The crowd is now a sea of astonished eyes and gaped mouths.

“So, I’ll skip to the part where I lay out my new year’s resolutions. One: quality alcohol only. Life is too short for cheap booze. Two: Take up smoking. And three: more meaningless sex.”

Michael sends up a cheer he undoubtedly thought would have more support.

Christina hands Jess the decanter and cup, turns to the bar and says, “So I’ll see you later, Chase.”

It’s childish and the anxiety of regret is already festering in her chest but, after her outburst, Christina feels as some sense of being untethered from Marcus, however momentarily. Perhaps that was all she needed. To air her grievance to a group of strangers, rather than hope—unrealistically—that no one would have found out about the ignominious end to her engagement. Like what politicians do when a scandal is brewing; get out in front of the story.
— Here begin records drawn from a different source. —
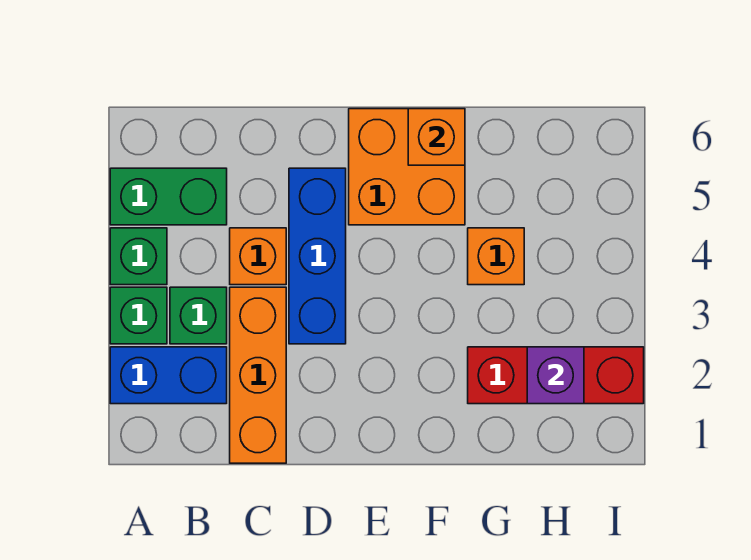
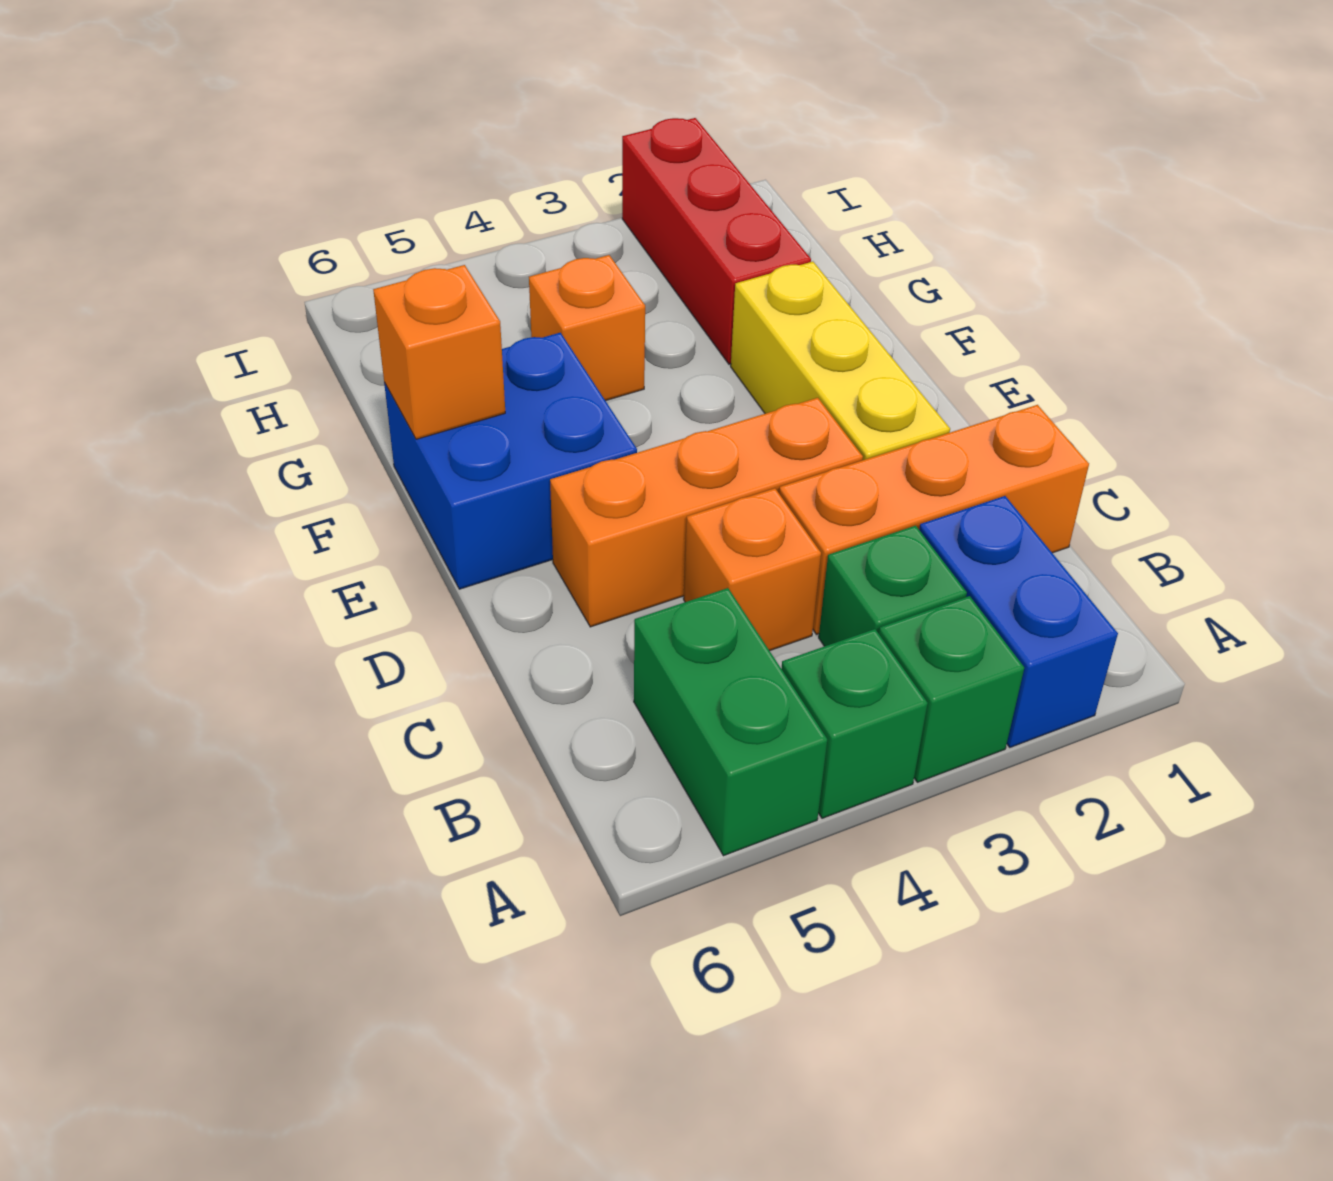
none -> yellow 1x3 brick [731,262,950,460]
blue 1x3 brick [289,168,346,344] -> orange 1x3 brick [550,398,863,627]
orange 2x2 brick [349,109,465,225] -> blue 2x2 brick [384,333,637,589]
purple 1x1 brick [527,347,584,404] -> none

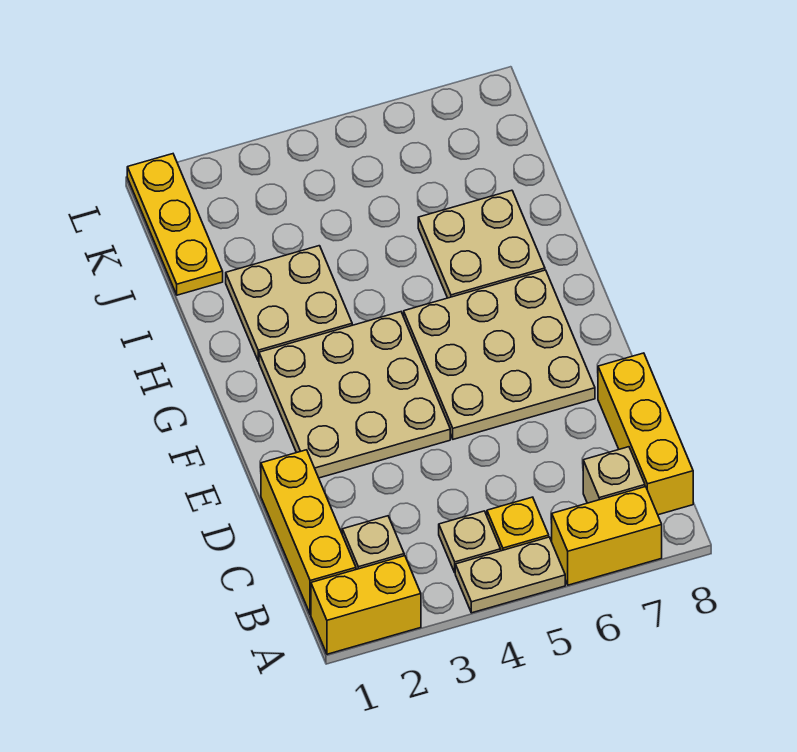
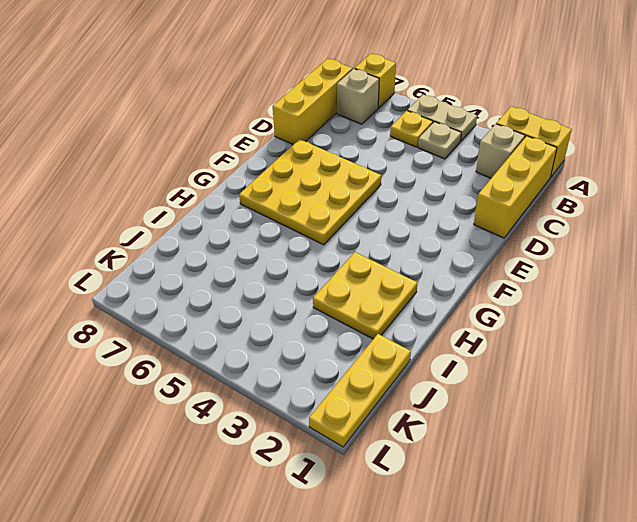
yellow 1x2 brick [552,487,662,585] -> yellow 1x1 brick [355,54,396,108]
tan 3x3 plate [259,312,450,478] -> none
tan 3x3 plate [404,270,595,439] -> yellow 3x3 plate [239,139,381,245]
tan 2x2 plate [226,246,352,361] -> yellow 2x2 plate [313,252,417,339]
tan 2x2 plate [418,190,545,298] -> none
As Jess resumes proceedings, it doesn’t take long for three men and a particularly broad-shouldered woman to sidle up to Christina with more champagne.
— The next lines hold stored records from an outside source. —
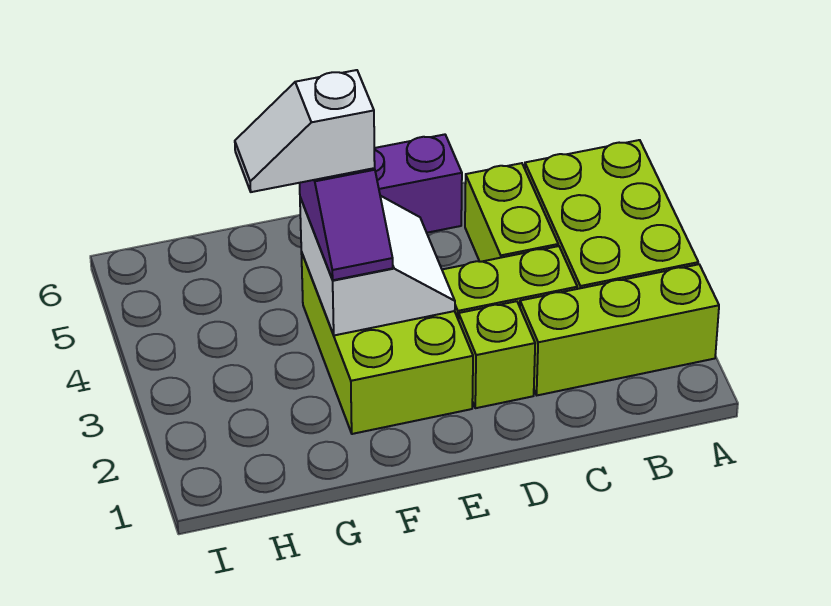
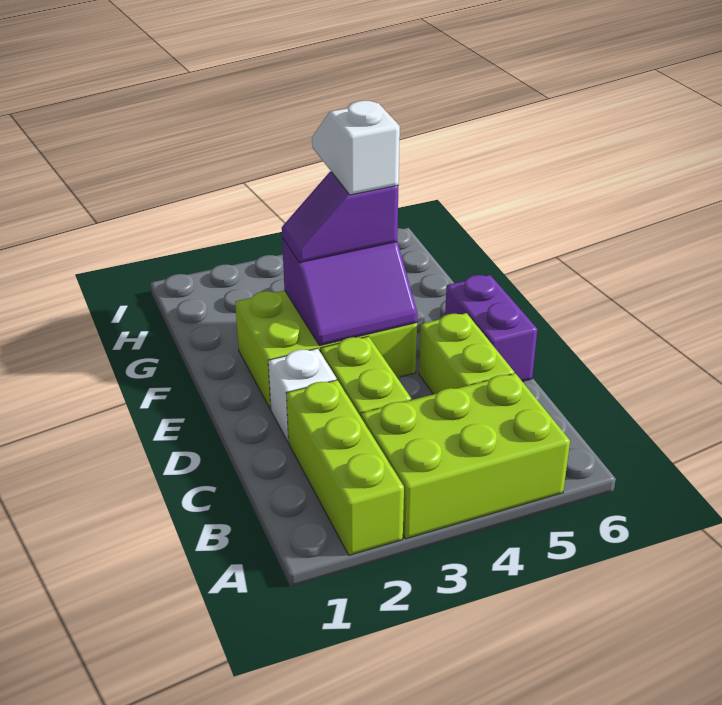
lime 1x2 brick [465,163,558,262] -> lime 1x2 brick turned to [419,313,514,394]
lime 1x1 brick [459,301,535,408] -> white 1x1 brick [268,348,337,442]
white 2x2 slope [300,196,455,335] -> purple 2x2 slope [282,238,418,346]

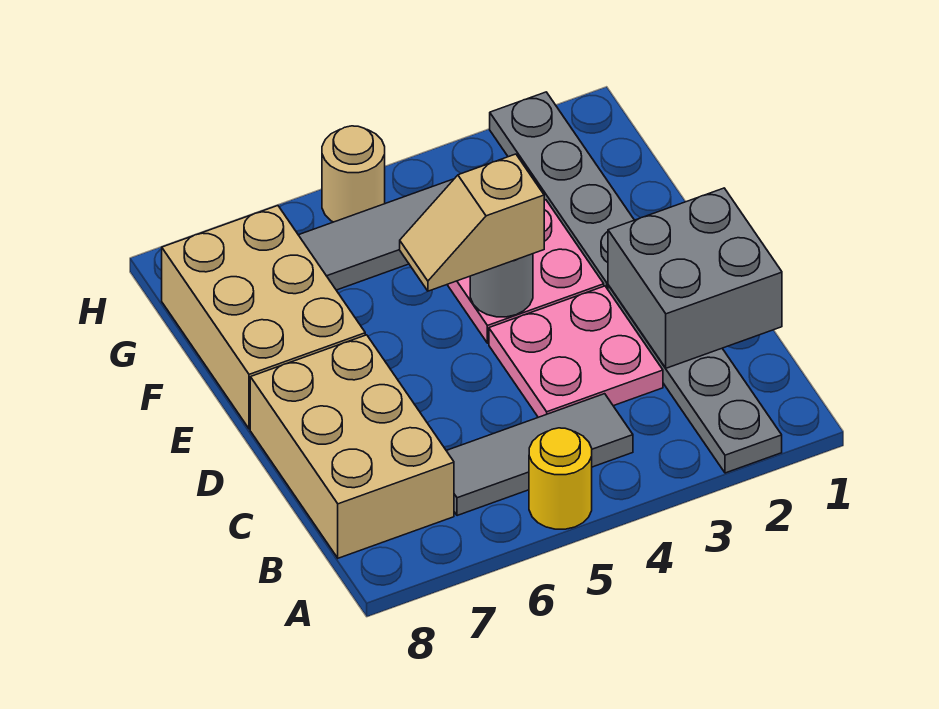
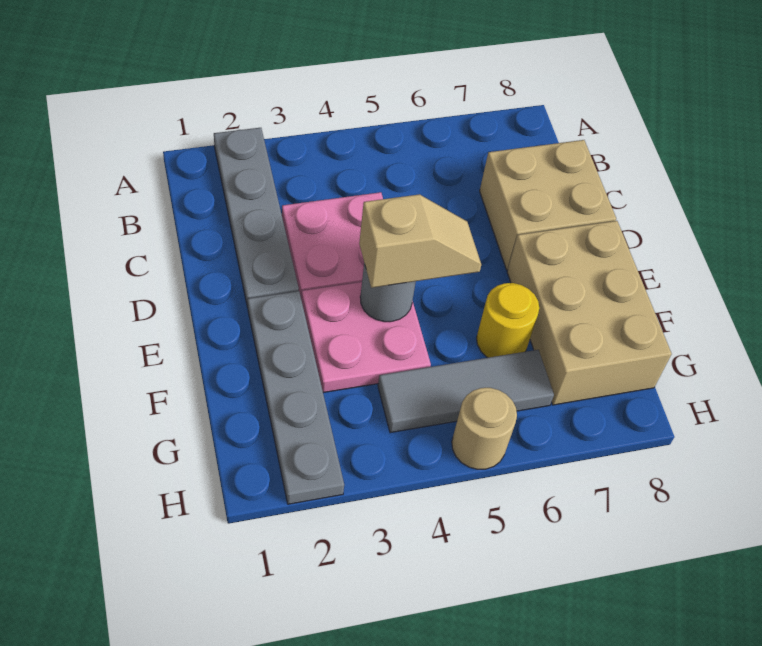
yellow 1x1 round brick [529,428,592,529] -> yellow 1x1 round brick moved to [477,283,539,358]
grey 1x3 tile [446,394,633,516] -> none
tan 2x3 brick [250,335,454,558] -> tan 2x2 brick [480,140,616,270]
grey 2x2 brick [608,188,782,368] -> none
Georgina also finds her way over and says, “Babe, I’m so sorry. I did hear about you and Marcus, I just couldn’t get onto you. I can’t believe him! We have to go for a drink and you can tell me everything.”
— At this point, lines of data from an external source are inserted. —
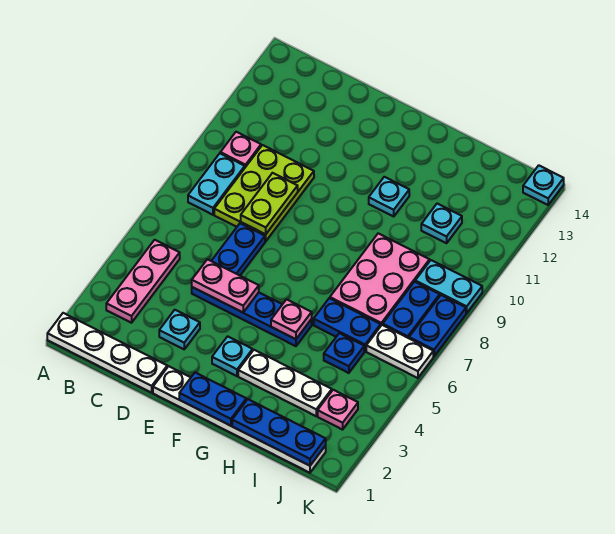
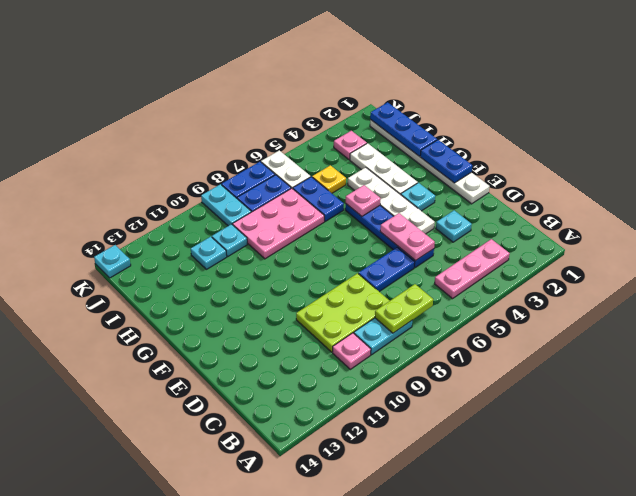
white 1x4 plate [47,313,167,393] -> white 1x4 plate moved to [348,167,435,234]
lime 1x2 plate [241,173,298,234] -> lime 1x2 plate moved to [375,284,433,333]
cyan 1x1 plate [369,177,409,216] -> cyan 1x1 plate moved to [212,224,247,256]
blue 1x1 plate [324,333,364,373] -> yellow 1x1 plate [312,165,346,193]

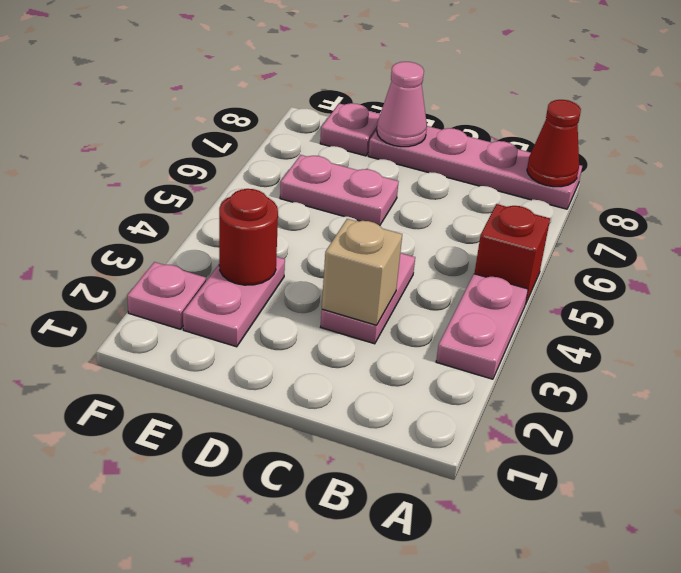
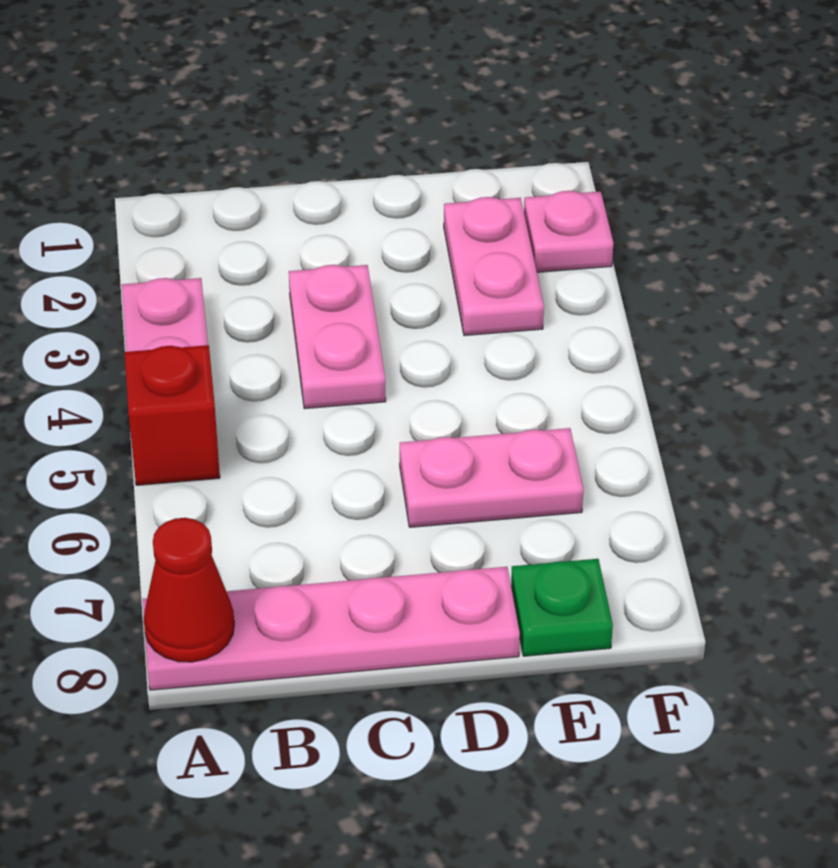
tan 1x1 brick [322,219,402,325] -> none
pink 1x1 cone [377,62,427,147] -> none
red 1x1 round brick [219,189,278,285] -> none
pink 1x1 plate [320,103,380,156] -> green 1x1 plate [511,559,613,656]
Just one more shot, Christina estimates, and she’d have told Georgina her ring was trashy. “It’s fine, George,” she says. “Thank you,” though she doesn’t feel thankful. Georgina was only ever available between men and would almost certainly not commit to a one-on-one catchup to hear her depressing tale. 

Christina forces herself to brighten. “Anyway! Look at you,” she takes up Georgina’s hand and admires the gaudy jewel on her finger. Predictably, Georgina has forgotten Christina’s heartbreak and launches into the tacky proposal story though, in the small apartment combined with Georgina’s piercing voice, she’s heard it three times already.

The single men and lesbian listen intently while Christina mentally extricates herself from the conversation. She reassesses her resolutions for the coming year. She should have at least one commitment that’s not so self-destructive. Maybe she won’t take up smoking after all. Then, the drunken crowd’s ebb and flow conspires to part the mass for a fleeting moment. It is barely a second, but it is long enough. Michael, Georgina’s fiancé, squeezing the butt of another woman. The woman is not objecting.

Christina makes a resolution she knows she can keep without a shadow of a doubt: this will be the last time she comes to Jess’s New Year’s party.